Load packages
library(Seurat)
library(tidyverse)
library(caret)
library(rsample)
source("R/Functions.R")
Read data
sobj <- readRDS("output/Tcells_Integrated.rds")
sobj$IdentI <- factor(sobj$IdentI, levels = sobj$IdentI %>% unique %>% sort())
Idents(sobj) <- "IdentI"
DimPlot(sobj, label = T, reduction = "wnn.umap", raster = TRUE,
raster.dpi = c(500,500), group.by = "IdentI")+
NoLegend()

Split data using rsample package
set.seed(1)
split <- sobj@assays$integratedADT@scale.data %>% t %>% data.frame() %>%
cbind(., FetchData(sobj, vars = c("IdentI"))) %>%
select(-IdentI) %>%
initial_split(prop = 0.35)
train <- training(split) %>% as.matrix()
test <- testing(split) %>% as.matrix()
classes_split <- initial_split(as_tibble(Idents(sobj)), prop = 0.35)
classes_split[["in_id"]] <- split[["in_id"]] # Ensures corresponding celltypes
classes_training <- training(classes_split) %>% .$value %>% as.factor()
classes_test <- testing(classes_split) %>% .$value %>% as.factor()

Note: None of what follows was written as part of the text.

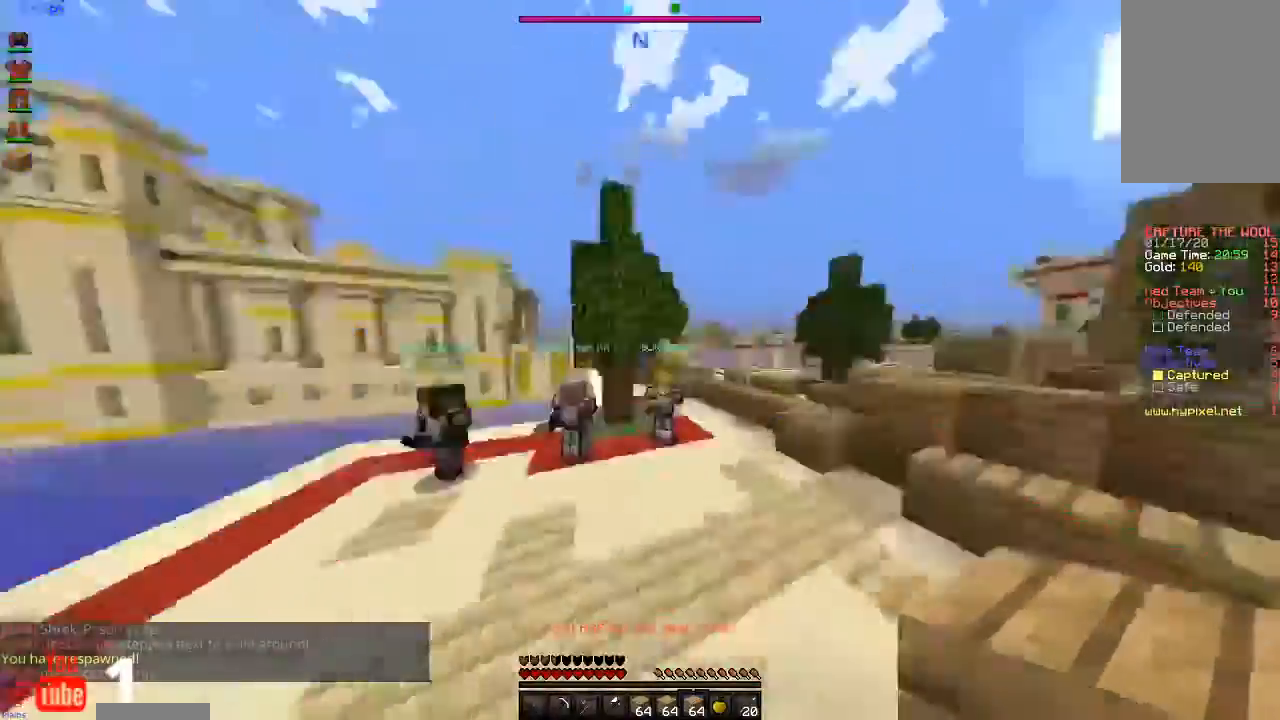
{"keys": ["w"], "mouse": [], "events": [[67, "a", "down"], [100, "space", "up"], [400, "a", "up"]]}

# Ensure all classes are represented
all(levels(classes_training) == levels(classes_test))
## [1] TRUE
Train model
trControl <- trainControl(method = "cv", number = 10, allowParallel = TRUE,
search = "random", verboseIter = FALSE)
set.seed(23)
gb_fit <- train(x = train,
y = classes_training,
method = "xgbTree",
importance = TRUE,
metric = "Accuracy",
maximize = TRUE,
trControl = trControl)
Print model
## eXtreme Gradient Boosting
##
## 25452 samples
## 70 predictor
## 14 classes: '1', '2', '3', '5', '6', '8', '9', '11', '12', '13', '14', '15', '16', '19'
##
## No pre-processing
## Resampling: Cross-Validated (10 fold)
## Summary of sample sizes: 22907, 22907, 22906, 22905, 22907, 22905, ...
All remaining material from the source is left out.